Is Your Empathy Biased?
A new book argues that our perspectives are always limited, but we can
understand other people better if we learn to use empathy wisely.
Is
empathy a helpful tool for understanding other people better, or does it
simply reflect our biases?
By Jill Suttie
This question has plagued researchers and philosophers for decades. Some have argued that empathy is flawed and problematic (especially in certain situations, like judging people in a court of law or choosing where to donate money). After all, we resonate more naturally with the feelings of people who are similar to us, making empathy dependent on our own experiences and backgrounds.
But philosopher Heidi Maibom believes the opposite is true—that taking other people’s perspectives leads to greater social understanding and justice.
In her new book, The Space Between: How Empathy Really Works, she examines philosophical thought and psychological research to show how each of us has a first-person way of seeing the world that, when recognized and challenged, can increase our understanding of ourselves and others. By examining the role of empathy in our lives, she argues, we can improve our social relationships and civic institutions.
Greater Good spoke to Maibom about the barriers that get in the way of empathy and how to use empathy wisely.
Jill Suttie: Some opponents of empathy argue that we should aim for objectivity. But you make the case in your book that everyone is biased and objectivity is impossible. Why?
HM: In my book, I first describe the particular lens through which we view the world as human beings. If you think about the most important things for us to do in our lives—to find food, find mates, get water, find shelter, and so forth—you see that it involves action. We organize incoming information from the outside so we can act on it. That means that we see the world in terms of our own needs, not objectively.
Notice our tendency to talk about things as being close or far away, for instance, or as being large, dangerous, poisonous, or edible. These are clearly ways of seeing the world relative to our own constitution and in terms of our needs and interests, not in terms of the things themselves.
People often get the message that bias is something wrong, pernicious, and bad, and we should try to get rid of it. But bias is necessary for our survival. It’s how we’re able to exist, because we don’t have the bandwidth to capture all the information in our environment, whether or not it is relevant to us. Most of the time our biases are very helpful, but we just need to be aware of the times when they’re not. And the first step towards that is having intellectual humility—to recognize that your perspective is biased in this way.
For example, consider a court judge. Sometimes when you hear judges speak, they speak with absolute certainty that they see things clearly, as they really are. They think that empathizing with any of the people in the proceedings would just create noise, giving them subjective, biased information. But, if taking somebody else’s view makes you more subjective, by the same logic staying with your own view is also subjective. It’s better to recognize your bias than to pretend it doesn’t exist.
JS: What are some of the challenges around taking another person’s perspective based on the way our minds work?
HM: There’s pretty good evidence that we think our view of the outside world is direct and immediate—we just see the world “as it is.” But when we are thinking and talking about other people, we tend to say things like “they believe this” or “they think that” and so forth, which creates a kind of gap between us.
You may have an intellectual understanding that another person relates to the world in a way that’s similar to the way you do. But you also think they may not get things right. It’s like when somebody asks you, “Where is the vase?” and you say, “It’s in the kitchen” instead of “I think it’s in the kitchen.”
---*---
SET TASKS:
1. Decide whether each statement agrees with the interview about empathy and bias. Answer yes or no and quote the deciding words. (a) Maibom holds that people see the world objectively. (b) Maibom says bias is necessary for survival. (c) Maibom's new book is titled The Space Between: How Empathy Really Works.
2. In the interview about empathy and bias, what does Maibom call the first step toward being aware of when our biases are not helpful?
3. Extend the interview about empathy and bias, starting right after its last sentence.

RECORDED DATA:
---*---
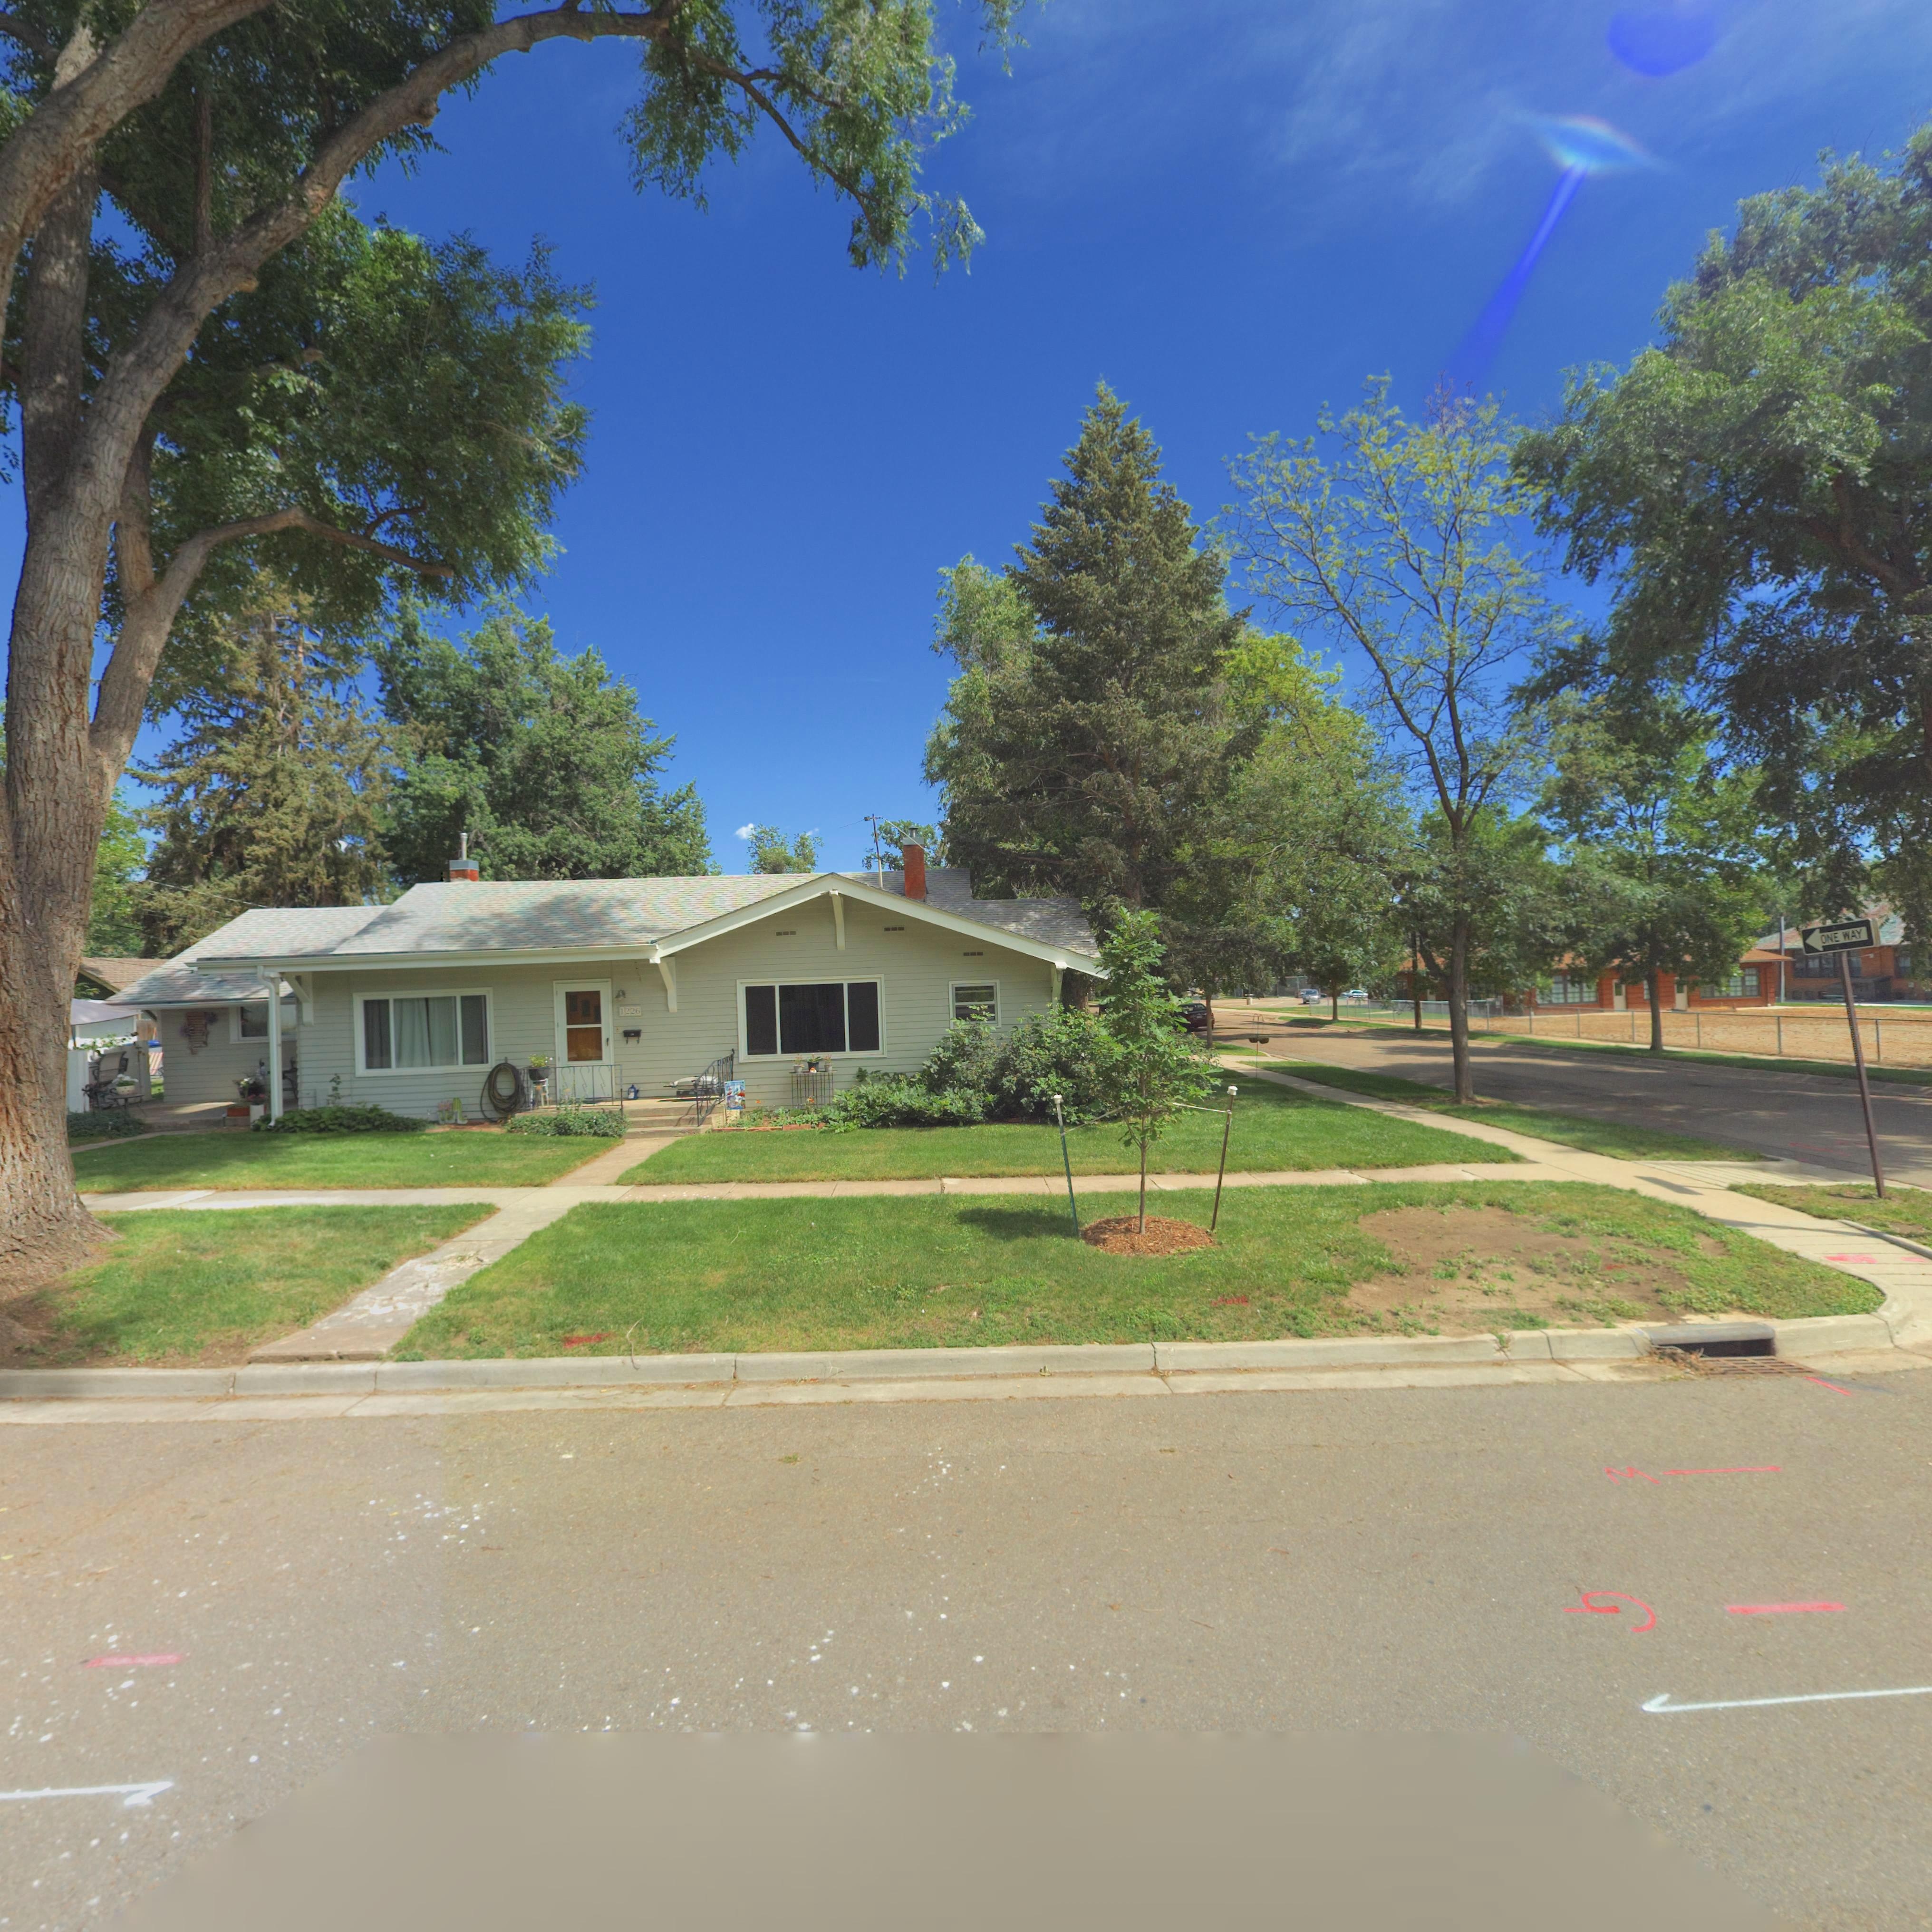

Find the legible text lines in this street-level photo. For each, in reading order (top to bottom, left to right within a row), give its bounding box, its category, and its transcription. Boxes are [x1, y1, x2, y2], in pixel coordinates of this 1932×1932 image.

[620, 1007, 640, 1014] StreetNumber: 1226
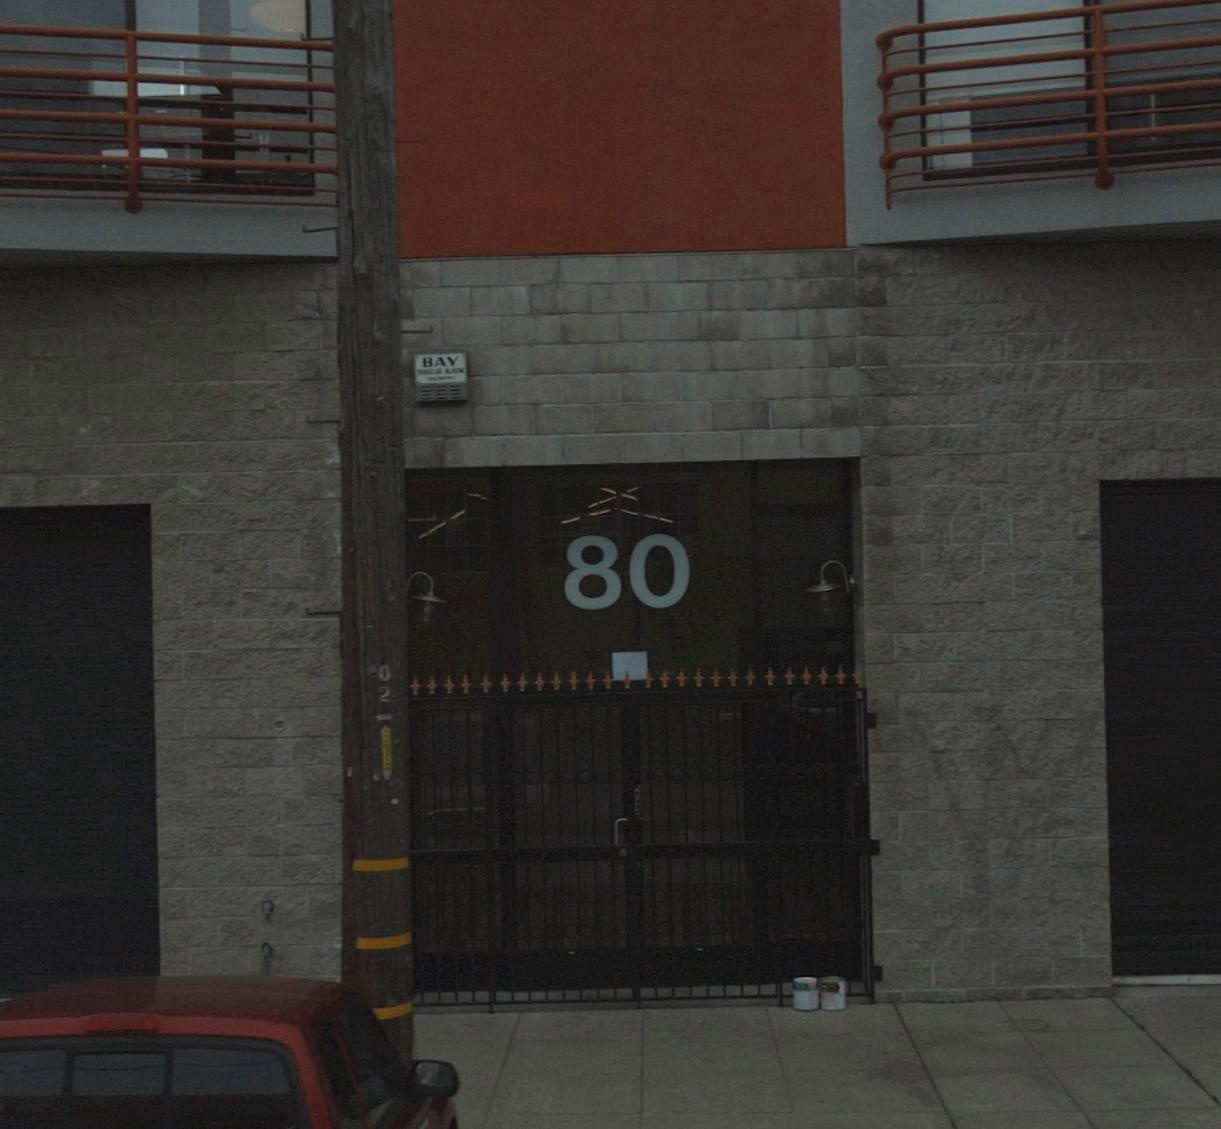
---*---
ANSWERS PROVIDED:
1.
(a) No: "we see the world in terms of our own needs, not objectively."
(b) Yes: "But bias is necessary for our survival."
(c) Yes: "In her new book, The Space Between: How Empathy Really Works"

2. Having intellectual humility, which means recognizing that your perspective is biased.

3.
We also seem to think that we can’t help but believe what we believe, but
others have a lot of choice in their beliefs. These are just a couple of
examples of the small, interesting differences that affect our interactions
with others and create doubt about their viewpoints.
JS: Some researchers think there are benefits to perspective taking, but
take issue with emotional aspects of empathy, saying it promotes caring only
about people like ourselves. How do you see it differently?
HM: This is a very classical way to think about emotion—that it’s just feelings and, therefore, not useful. But if you look at emotion science, what you recognize is that an emotion is probably one of the most complex psychological states we can have. Emotion is crucial for your survival, because it focuses your attention on certain features of your environment over others. And it motivates you in ways that are helpful given the situation that you’re in.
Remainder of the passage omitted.